Senegalese transplants Gokh-Bi System churn out a new CD release.
Hailing from Pikine, Guinaw Rail, a poor part of Dakar, Senegal whose name literally translates as « the other side of the tracks, » the African hip-hop group Gokh-Bi System believes that the universal language of music can be used to connect countries and cultures to cultivate a more just, peaceful world.
By Alyssa King
The word « gokh-bi » means neighborhood, which MC Mamadou Ndiaye, on the band’s record label’s website, explains is essentially a kind of family, a concept that represents the band’s mission : « In Africa, if you live in the same neighborhood, you are like family. Through our music we want to spread that sense of family we share in Senegal around the world. Even though we live in different countries and speak different languages, we are all part of a universal family. If countries across the entire world respect that our fate is linked, there would be no conflict or war. »
The group itself is a microcosm of this ideal, combining the Senegalese ethnic groups Jola, Serer and Wolof, writing lyrics in English, French, Arabic and several Senegalese dialects, and fusing many different musical influences into their own sound.
Gokh-Bi System was created in 1995 by Mamadou Ndiaye and brothers Diasse Pouye and Pape Pouye.

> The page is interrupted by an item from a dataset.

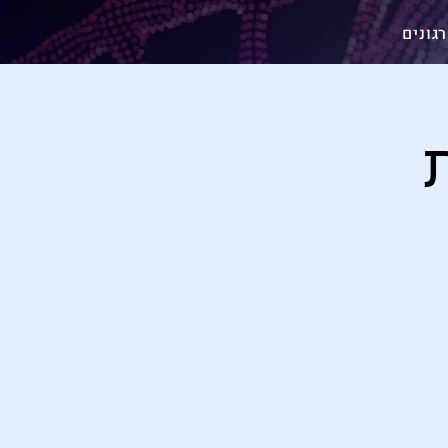
גונים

As they began composing original songs, they enlisted Backa Niang for percussion and vocals and Sana Ndiaye to sing and play the ekonting, an ancient, three-stringed gourd instrument resembling a large banjo that adds a unique, soothing element to Gokh-Bi Systems’s sound.

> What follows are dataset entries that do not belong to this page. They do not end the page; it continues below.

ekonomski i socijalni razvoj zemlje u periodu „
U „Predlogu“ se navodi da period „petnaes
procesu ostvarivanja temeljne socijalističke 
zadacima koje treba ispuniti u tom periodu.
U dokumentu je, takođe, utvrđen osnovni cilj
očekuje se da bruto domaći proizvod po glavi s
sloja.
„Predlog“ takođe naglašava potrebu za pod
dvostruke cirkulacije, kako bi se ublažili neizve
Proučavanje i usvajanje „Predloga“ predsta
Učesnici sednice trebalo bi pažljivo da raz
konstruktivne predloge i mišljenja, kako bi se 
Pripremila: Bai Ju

As young boys in Senegal, the were drawn to the socially conscious American hip-hop of the 1980s. They discovered a strong connection between the rhythms, style, and messages of hip-hop and those of the West African traditions of Tassu and the jeli. According to Ndiaye, « For centuries in Senegal, we’ve had a style of early hip-hop called Tassu which sounds like drumming and clapping against a chant. » Storytellers called jelis used this tradition to preserve oral history, record genealogies, advise, entertain, and make political commentary.

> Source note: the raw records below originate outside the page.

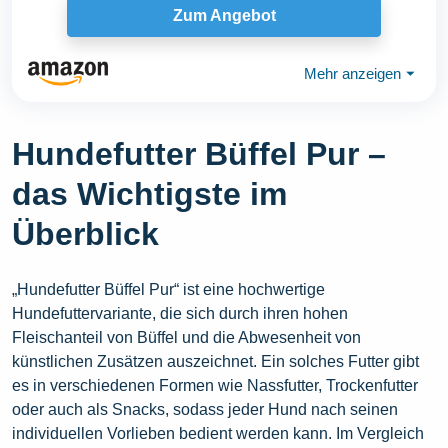
Zum Angebot
Mehr anzeigen
⏷
Hundefutter Büffel Pur –
das Wichtigste im
Überblick
„Hundefutter Büffel Pur“ ist eine hochwertige
Hundefuttervariante, die sich durch ihren hohen
Fleischanteil von Büffel und die Abwesenheit von
künstlichen Zusätzen auszeichnet. Ein solches Futter gibt
es in verschiedenen Formen wie Nassfutter, Trockenfutter
oder auch als Snacks, sodass jeder Hund nach seinen
individuellen Vorlieben bedient werden kann. Im Vergleich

The musicians of Gokh-Bi System have continued this tradition by using their music to spread messages of peace and love and to criticize what they see as unjust. They combine Tassu and other forms of traditional West African music and meld it with the modern sound of American hip-hop to create a fusion of styles that they have dubbed « Ancient Meets Urban. »
Gokh-Bi System first came to the U.S. in 1999 as ambassadors for the Senegal-America Project, a cross-cultural initiative founded by local percussionist Tony Vacca. Through this project, Gokh-Bi System worked to expose American children to African music and culture, playing for high schools, universities and community groups.
The exposure from this project led to many performances in festivals and eventually tours throughout the U.S. In 2005 they released the album Mission of Music, and the video for the album’s title track was featured on VH1 Soul. Their new release is Voice of the Jeli. The single « Rap Tassu, » available online, is a fundraising effort for flood and malaria relief efforts in Dakar.
Gokh-Bi’s CD release party happens at the Iron Horse in Northampton on April 25 at 10 p.m. They will be joined by bassist and keyboardist Jo Sallins, drummer Matt Garstka, and guitarist Greg Garstka.